Start of TEXT SHOWN
Assistant in the Department of Oriental Printed Books and MSS. in
the British Museum
1910
To my brother
Captain Valentine Giles, R.G.
in the hope that
a work 2400 years old
may yet contain lessons worth consideration
by the soldier of today
this translation
is affectionately dedicated.
Contents
Preface to the Project Gutenberg Etext
Preface by Lionel Giles
INTRODUCTION
Sun Wu and his Book
The Text of Sun Tzu
The Commentators
Appreciations of Sun Tzu
Apologies for War
Bibliography
Chapter I. Laying plans
Chapter II. Waging War
Chapter III. Attack by Stratagem
Chapter IV. Tactical Dispositions
Chapter V. Energy
Chapter VI. Weak Points and Strong
Chapter VII Manœuvring
Chapter VIII. Variation of Tactics
Chapter IX. The Army on the March
Chapter X. Terrain
Chapter XI. The Nine Situations
Chapter XII. The Attack by Fire
Chapter XIII. The Use of Spies
Preface to the Project Gutenberg Etext
When Lionel Giles began his translation of Sun Tzu's
Art of War
,
the work was virtually unknown in Europe. Its introduction to Europe
began in 1782 when a French Jesuit Father living in China, Joseph
Amiot, acquired a copy of it, and translated it into French. It was not a
good translation because, according to Dr. Giles, "[I]t contains a great
deal that Sun Tzu did not write, and very little indeed of what he did."
End of TEXT SHOWN
Start of MATERIAL SUPPLIED
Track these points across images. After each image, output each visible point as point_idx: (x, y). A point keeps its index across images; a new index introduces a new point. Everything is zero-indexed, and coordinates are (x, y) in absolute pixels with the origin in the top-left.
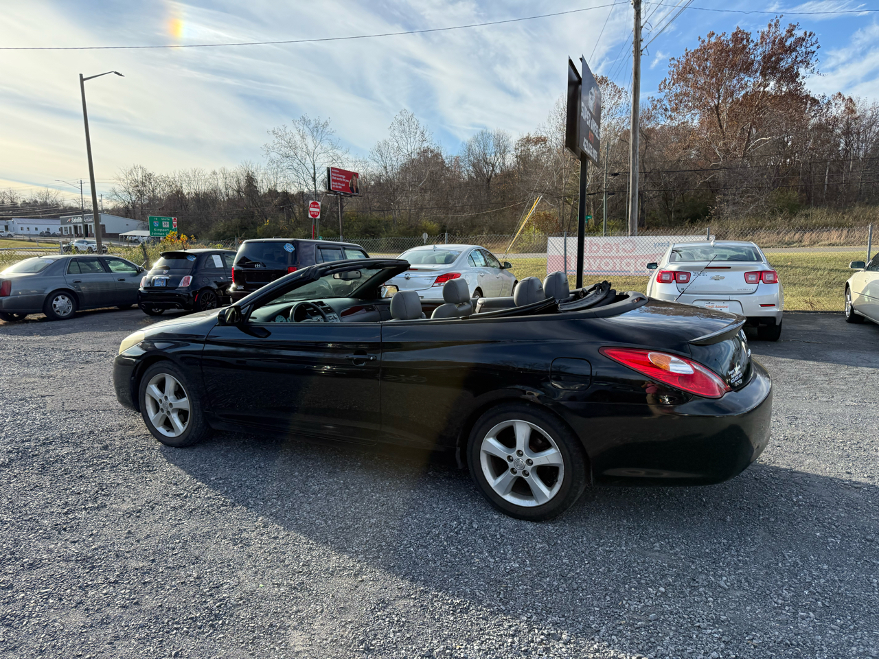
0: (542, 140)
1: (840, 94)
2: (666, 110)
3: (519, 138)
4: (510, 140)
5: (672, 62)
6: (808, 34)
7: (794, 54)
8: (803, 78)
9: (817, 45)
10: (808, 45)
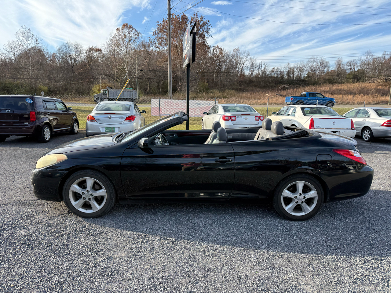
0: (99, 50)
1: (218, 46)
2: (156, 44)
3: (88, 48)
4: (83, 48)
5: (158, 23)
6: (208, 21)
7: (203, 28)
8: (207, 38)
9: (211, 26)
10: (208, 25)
End of MATERIAL SUPPLIED
Start of MATERIAL SUPPLIED
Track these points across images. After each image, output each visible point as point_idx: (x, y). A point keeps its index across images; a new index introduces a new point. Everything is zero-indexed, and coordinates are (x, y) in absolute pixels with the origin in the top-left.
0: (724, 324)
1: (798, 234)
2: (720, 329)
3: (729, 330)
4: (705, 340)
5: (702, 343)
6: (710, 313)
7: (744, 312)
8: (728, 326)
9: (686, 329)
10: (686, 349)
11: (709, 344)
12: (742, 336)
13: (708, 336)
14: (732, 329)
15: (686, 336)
End of MATERIAL SUPPLIED
Start of MATERIAL SUPPLIED
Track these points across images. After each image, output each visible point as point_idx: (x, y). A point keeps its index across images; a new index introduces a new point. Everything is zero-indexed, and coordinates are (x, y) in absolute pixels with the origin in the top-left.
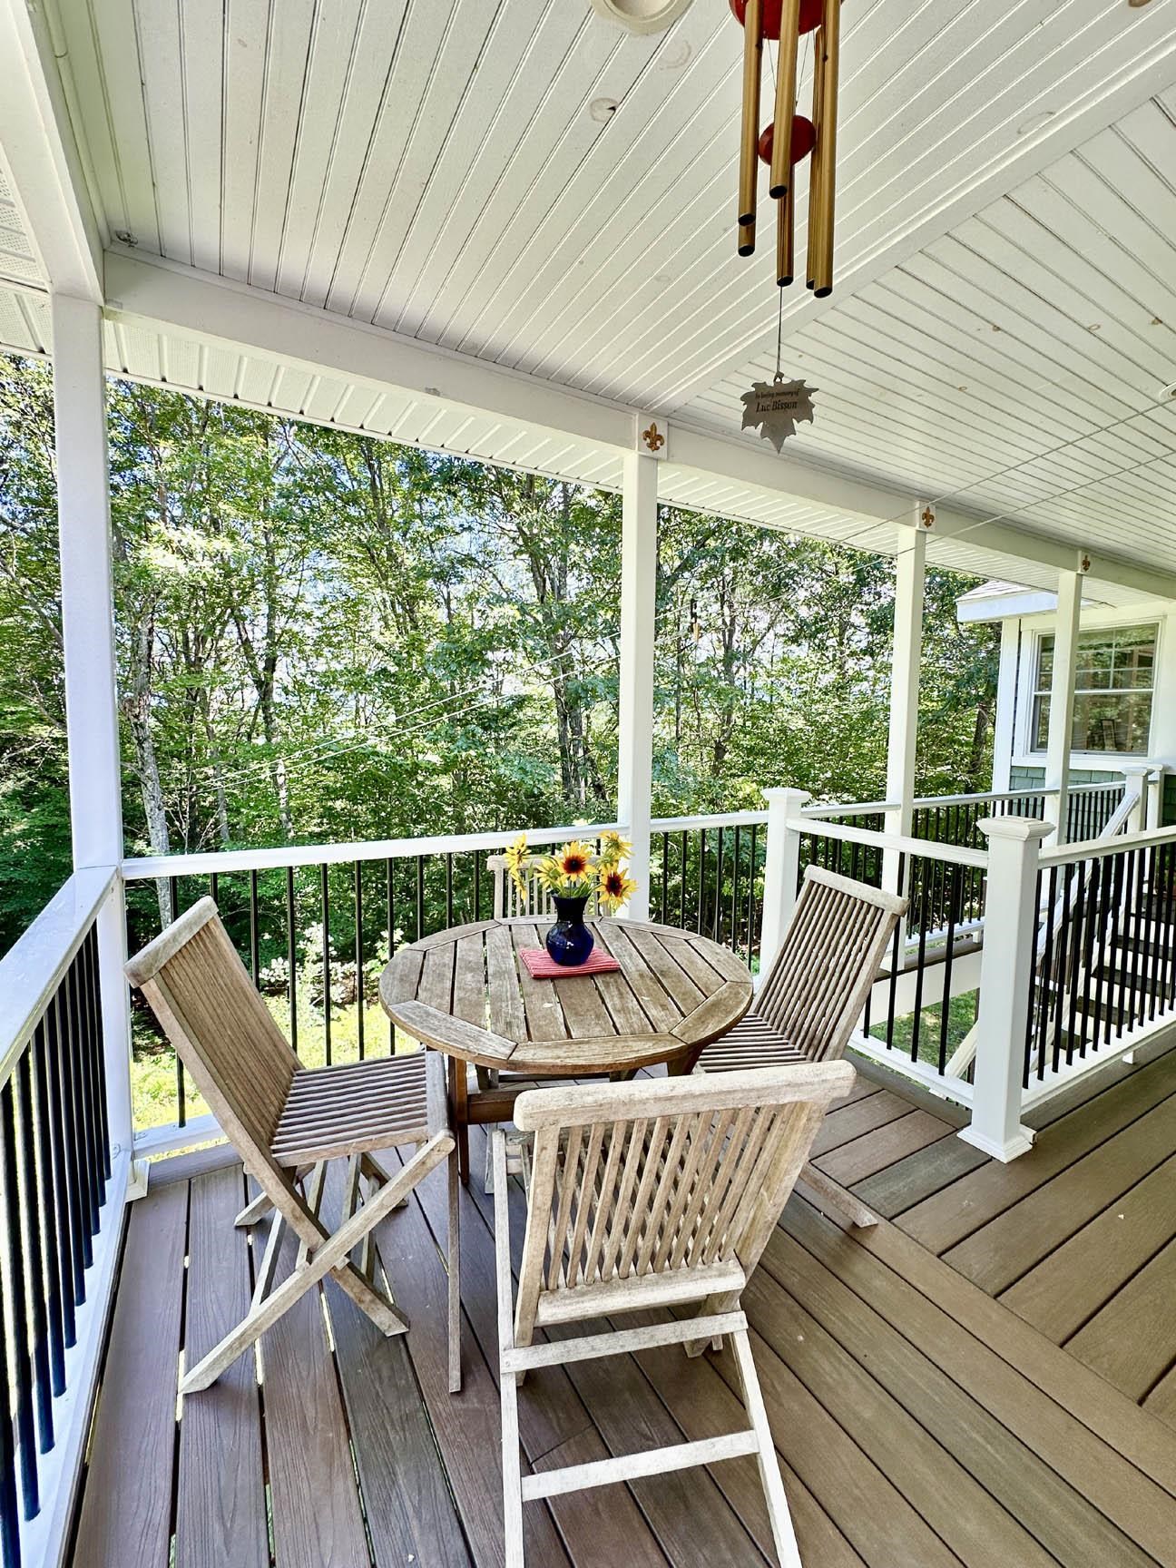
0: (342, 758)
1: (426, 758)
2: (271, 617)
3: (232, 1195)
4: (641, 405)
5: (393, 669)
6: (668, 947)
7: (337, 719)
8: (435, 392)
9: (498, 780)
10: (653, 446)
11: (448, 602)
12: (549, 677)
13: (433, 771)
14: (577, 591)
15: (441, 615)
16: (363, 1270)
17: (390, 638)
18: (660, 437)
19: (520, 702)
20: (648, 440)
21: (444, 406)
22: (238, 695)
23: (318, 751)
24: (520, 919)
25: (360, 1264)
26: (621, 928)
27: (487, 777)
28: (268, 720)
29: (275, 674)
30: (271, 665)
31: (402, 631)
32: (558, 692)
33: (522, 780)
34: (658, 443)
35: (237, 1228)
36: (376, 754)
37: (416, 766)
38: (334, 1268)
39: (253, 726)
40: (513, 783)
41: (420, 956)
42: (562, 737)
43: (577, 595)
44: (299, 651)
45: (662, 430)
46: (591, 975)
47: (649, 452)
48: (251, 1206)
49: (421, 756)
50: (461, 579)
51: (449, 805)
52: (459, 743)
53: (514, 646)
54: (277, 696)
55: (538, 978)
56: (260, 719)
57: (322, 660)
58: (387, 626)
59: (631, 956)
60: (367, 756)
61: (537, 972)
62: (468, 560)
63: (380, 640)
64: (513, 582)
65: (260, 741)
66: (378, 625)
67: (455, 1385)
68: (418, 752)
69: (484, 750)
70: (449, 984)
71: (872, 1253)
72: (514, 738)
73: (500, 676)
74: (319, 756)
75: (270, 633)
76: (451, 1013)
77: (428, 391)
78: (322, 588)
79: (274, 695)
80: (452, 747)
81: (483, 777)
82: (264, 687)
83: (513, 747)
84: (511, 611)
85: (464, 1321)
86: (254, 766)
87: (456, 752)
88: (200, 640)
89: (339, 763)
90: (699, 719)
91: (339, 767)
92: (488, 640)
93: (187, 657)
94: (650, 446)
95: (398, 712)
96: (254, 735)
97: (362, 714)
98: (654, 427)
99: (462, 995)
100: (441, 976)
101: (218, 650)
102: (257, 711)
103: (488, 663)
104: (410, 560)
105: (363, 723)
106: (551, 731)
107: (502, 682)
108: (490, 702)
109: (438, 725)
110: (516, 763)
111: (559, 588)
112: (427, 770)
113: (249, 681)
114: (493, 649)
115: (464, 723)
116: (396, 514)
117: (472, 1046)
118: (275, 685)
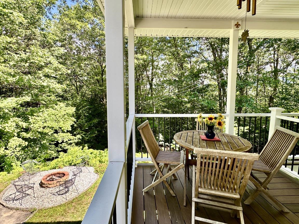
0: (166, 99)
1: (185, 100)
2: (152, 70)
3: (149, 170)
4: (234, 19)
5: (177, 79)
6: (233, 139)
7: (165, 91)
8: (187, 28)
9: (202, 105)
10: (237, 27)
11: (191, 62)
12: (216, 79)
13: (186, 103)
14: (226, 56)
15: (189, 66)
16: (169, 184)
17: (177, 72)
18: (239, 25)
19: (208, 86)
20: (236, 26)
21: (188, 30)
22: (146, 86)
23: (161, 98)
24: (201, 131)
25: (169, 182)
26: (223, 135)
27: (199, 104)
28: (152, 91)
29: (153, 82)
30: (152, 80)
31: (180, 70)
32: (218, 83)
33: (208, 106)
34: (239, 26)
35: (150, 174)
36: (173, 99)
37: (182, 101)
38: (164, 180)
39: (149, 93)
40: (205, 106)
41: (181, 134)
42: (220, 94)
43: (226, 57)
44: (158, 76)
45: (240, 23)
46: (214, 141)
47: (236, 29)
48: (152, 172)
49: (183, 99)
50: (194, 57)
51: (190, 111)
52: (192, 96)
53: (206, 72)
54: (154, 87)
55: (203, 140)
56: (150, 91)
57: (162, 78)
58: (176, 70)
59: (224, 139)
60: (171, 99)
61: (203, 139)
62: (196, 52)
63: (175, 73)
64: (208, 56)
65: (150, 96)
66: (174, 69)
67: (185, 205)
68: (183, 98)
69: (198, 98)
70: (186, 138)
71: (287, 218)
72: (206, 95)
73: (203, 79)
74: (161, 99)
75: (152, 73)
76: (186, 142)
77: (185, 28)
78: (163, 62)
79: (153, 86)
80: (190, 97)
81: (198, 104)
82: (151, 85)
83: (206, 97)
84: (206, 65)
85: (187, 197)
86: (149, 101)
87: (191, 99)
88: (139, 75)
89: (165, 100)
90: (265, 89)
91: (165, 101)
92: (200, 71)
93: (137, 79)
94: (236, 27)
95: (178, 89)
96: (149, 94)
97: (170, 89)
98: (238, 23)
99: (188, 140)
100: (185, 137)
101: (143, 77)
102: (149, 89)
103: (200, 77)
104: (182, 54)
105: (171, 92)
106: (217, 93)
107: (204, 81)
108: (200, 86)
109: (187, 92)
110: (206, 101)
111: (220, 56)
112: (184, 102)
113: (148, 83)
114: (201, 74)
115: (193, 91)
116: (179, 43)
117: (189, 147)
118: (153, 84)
End of MATERIAL SUPPLIED
### WORK REQUEST A
Answer these questions from the Sun Tzu translation excerpt:
(i) To whom is the translation dedicated?
(ii) In what year did Joseph Amiot acquire a copy of the work?
(iii) Into which language did Amiot translate it?
### WORK REQUEST B
Which section headings does the Sun Tzu translation excerpt list between "INTRODUCTION" and "Chapter I. Laying plans"?
### WORK REQUEST C
Pick up the Sun Tzu translation excerpt after its last sentence and write what comes next.

### EXPECTED OUTPUT A
(i) Captain Valentine Giles, R.G., the translator's brother
(ii) 1782
(iii) French

### EXPECTED OUTPUT B
Sun Wu and his Book
The Text of Sun Tzu
The Commentators
Appreciations of Sun Tzu
Apologies for War
Bibliography

### EXPECTED OUTPUT C
The first translation into English was published in 1905 in Tokyo by
Capt. E. F. Calthrop, R.F.A. However, this translation is, in the words
of Dr. Giles, "excessively bad." He goes further in this criticism: "It is
not merely a question of downright blunders, from which none can
hope to be wholly exempt. Omissions were frequent; hard passages
were willfully distorted or slurred over. Such offenses are less
pardonable. They would not be tolerated in any edition of a Latin or
Greek classic, and a similar standard of honesty ought to be insisted
upon in translations from Chinese." In 1908 a new edition of Capt.
Calthrop's translation was published in London. It was an
improvement on the first—omissions filled up and numerous mistakes
corrected—but new errors were created in the process. Dr. Giles, in
justifying his translation, wrote: "It was not undertaken out of any
inflated estimate of my own powers; but I could not help feeling that
Sun Tzu deserved a better fate than had befallen him, and I knew that,
at any rate, I could hardly fail to improve on the work of my
predecessors."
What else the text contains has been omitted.